Exercise description: Exactly the lines from the line containing "67: (127, 40, 17.53)" through the last line of the entries below should appear in the answer, reproduced verbatim.
** Material for this task follows **
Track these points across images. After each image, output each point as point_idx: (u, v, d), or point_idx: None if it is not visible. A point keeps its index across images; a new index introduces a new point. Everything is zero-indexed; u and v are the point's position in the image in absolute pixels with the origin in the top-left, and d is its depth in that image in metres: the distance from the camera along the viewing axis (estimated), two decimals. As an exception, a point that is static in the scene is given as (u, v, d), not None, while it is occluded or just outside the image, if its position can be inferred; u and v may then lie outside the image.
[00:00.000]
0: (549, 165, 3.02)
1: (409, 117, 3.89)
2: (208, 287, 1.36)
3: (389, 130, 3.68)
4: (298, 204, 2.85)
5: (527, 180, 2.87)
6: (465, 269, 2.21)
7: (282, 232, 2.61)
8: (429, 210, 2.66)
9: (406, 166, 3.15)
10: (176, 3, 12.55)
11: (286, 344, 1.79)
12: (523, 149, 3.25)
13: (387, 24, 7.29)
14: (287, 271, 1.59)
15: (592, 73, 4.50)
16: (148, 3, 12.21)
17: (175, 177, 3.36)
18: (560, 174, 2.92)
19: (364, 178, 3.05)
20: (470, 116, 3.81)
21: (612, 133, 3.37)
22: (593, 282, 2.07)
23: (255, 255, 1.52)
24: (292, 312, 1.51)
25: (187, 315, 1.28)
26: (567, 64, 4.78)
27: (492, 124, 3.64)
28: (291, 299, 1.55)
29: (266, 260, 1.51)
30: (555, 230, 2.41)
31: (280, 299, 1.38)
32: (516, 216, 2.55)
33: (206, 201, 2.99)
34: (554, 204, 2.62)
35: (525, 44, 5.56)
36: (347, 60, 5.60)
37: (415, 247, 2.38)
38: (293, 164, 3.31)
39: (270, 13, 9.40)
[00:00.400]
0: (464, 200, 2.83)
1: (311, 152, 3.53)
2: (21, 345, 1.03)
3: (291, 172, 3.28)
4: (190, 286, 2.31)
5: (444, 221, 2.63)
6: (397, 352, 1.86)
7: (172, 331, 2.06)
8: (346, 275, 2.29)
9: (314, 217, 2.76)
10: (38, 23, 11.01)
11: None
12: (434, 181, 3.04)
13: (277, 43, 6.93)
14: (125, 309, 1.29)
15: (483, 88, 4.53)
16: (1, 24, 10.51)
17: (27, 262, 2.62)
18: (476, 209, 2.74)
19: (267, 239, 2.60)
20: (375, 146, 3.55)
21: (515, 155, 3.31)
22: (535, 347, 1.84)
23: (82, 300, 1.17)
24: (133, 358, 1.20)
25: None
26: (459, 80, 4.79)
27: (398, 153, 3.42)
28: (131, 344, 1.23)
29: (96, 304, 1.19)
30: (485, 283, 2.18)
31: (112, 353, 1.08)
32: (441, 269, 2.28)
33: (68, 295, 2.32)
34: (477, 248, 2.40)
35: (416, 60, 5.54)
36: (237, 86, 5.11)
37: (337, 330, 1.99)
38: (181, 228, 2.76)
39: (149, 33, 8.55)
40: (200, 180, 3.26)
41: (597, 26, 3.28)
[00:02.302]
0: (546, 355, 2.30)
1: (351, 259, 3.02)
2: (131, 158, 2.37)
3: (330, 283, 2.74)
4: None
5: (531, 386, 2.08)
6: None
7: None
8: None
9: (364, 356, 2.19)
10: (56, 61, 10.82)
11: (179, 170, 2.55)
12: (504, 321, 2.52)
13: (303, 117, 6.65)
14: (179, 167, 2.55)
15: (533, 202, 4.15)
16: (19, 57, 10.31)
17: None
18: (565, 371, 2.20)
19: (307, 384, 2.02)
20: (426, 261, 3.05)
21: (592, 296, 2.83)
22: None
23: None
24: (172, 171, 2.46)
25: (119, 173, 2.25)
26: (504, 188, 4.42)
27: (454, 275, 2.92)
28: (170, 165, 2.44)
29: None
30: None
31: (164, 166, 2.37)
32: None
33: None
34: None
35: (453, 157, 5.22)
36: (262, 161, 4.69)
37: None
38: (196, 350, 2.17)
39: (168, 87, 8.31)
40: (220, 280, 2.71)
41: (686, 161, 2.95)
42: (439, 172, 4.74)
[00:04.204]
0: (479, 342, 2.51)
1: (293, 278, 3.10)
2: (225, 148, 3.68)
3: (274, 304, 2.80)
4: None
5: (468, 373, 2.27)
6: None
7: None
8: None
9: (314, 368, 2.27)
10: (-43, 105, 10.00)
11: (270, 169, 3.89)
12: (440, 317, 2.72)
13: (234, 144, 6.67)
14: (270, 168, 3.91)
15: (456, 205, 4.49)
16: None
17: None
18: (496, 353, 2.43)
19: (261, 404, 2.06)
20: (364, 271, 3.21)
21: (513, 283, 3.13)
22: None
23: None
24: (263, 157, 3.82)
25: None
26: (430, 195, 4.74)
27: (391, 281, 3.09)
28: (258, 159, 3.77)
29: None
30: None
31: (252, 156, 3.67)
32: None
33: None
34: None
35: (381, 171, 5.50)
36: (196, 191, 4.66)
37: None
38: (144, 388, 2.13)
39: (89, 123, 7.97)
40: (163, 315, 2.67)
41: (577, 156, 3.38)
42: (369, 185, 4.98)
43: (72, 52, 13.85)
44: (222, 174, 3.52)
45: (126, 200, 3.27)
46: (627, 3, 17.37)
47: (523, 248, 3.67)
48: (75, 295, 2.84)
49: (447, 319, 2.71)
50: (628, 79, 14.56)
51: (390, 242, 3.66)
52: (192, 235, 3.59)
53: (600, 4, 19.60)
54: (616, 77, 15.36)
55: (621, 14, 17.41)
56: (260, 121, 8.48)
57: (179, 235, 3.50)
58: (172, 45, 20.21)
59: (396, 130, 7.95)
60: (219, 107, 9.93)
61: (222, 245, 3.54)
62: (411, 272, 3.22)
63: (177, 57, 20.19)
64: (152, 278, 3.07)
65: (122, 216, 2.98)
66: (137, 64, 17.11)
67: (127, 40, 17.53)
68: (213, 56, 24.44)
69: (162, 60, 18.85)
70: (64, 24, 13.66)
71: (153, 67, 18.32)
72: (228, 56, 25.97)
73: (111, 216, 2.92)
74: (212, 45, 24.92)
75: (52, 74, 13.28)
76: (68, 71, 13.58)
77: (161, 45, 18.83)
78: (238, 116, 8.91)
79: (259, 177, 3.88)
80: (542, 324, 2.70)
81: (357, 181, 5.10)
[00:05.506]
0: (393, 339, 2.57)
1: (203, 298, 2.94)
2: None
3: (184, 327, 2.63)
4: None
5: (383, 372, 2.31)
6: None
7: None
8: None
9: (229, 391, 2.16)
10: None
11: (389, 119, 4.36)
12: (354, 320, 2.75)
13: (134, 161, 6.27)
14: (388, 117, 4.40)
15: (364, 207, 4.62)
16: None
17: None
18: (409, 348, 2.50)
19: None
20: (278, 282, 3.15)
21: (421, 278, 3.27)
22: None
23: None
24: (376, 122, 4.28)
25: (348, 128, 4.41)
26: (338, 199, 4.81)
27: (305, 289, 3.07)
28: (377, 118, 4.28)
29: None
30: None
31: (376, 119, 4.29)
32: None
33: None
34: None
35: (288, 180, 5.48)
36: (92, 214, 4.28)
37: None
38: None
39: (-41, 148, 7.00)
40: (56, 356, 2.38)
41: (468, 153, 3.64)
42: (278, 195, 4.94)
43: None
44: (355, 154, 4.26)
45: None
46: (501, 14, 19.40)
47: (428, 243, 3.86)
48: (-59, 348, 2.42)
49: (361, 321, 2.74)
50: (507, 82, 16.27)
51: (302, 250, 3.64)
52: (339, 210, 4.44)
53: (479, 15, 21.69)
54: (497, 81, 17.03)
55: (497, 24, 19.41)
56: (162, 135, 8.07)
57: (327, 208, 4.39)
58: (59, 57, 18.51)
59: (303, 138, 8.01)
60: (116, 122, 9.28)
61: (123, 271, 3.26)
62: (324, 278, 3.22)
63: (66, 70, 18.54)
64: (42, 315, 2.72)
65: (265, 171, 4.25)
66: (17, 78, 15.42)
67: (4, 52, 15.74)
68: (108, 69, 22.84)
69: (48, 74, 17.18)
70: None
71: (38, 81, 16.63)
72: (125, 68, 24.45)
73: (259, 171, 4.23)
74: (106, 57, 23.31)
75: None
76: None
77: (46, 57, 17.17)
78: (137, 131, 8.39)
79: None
** End of Material for this task **
Solution below:
67: (127, 40, 17.53)
68: (213, 56, 24.44)
69: (162, 60, 18.85)
70: (64, 24, 13.66)
71: (153, 67, 18.32)
72: (228, 56, 25.97)
73: (111, 216, 2.92)
74: (212, 45, 24.92)
75: (52, 74, 13.28)
76: (68, 71, 13.58)
77: (161, 45, 18.83)
78: (238, 116, 8.91)
79: (259, 177, 3.88)
80: (542, 324, 2.70)
81: (357, 181, 5.10)
[00:05.506]
0: (393, 339, 2.57)
1: (203, 298, 2.94)
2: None
3: (184, 327, 2.63)
4: None
5: (383, 372, 2.31)
6: None
7: None
8: None
9: (229, 391, 2.16)
10: None
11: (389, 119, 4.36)
12: (354, 320, 2.75)
13: (134, 161, 6.27)
14: (388, 117, 4.40)
15: (364, 207, 4.62)
16: None
17: None
18: (409, 348, 2.50)
19: None
20: (278, 282, 3.15)
21: (421, 278, 3.27)
22: None
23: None
24: (376, 122, 4.28)
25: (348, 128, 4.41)
26: (338, 199, 4.81)
27: (305, 289, 3.07)
28: (377, 118, 4.28)
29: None
30: None
31: (376, 119, 4.29)
32: None
33: None
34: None
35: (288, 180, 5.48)
36: (92, 214, 4.28)
37: None
38: None
39: (-41, 148, 7.00)
40: (56, 356, 2.38)
41: (468, 153, 3.64)
42: (278, 195, 4.94)
43: None
44: (355, 154, 4.26)
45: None
46: (501, 14, 19.40)
47: (428, 243, 3.86)
48: (-59, 348, 2.42)
49: (361, 321, 2.74)
50: (507, 82, 16.27)
51: (302, 250, 3.64)
52: (339, 210, 4.44)
53: (479, 15, 21.69)
54: (497, 81, 17.03)
55: (497, 24, 19.41)
56: (162, 135, 8.07)
57: (327, 208, 4.39)
58: (59, 57, 18.51)
59: (303, 138, 8.01)
60: (116, 122, 9.28)
61: (123, 271, 3.26)
62: (324, 278, 3.22)
63: (66, 70, 18.54)
64: (42, 315, 2.72)
65: (265, 171, 4.25)
66: (17, 78, 15.42)
67: (4, 52, 15.74)
68: (108, 69, 22.84)
69: (48, 74, 17.18)
70: None
71: (38, 81, 16.63)
72: (125, 68, 24.45)
73: (259, 171, 4.23)
74: (106, 57, 23.31)
75: None
76: None
77: (46, 57, 17.17)
78: (137, 131, 8.39)
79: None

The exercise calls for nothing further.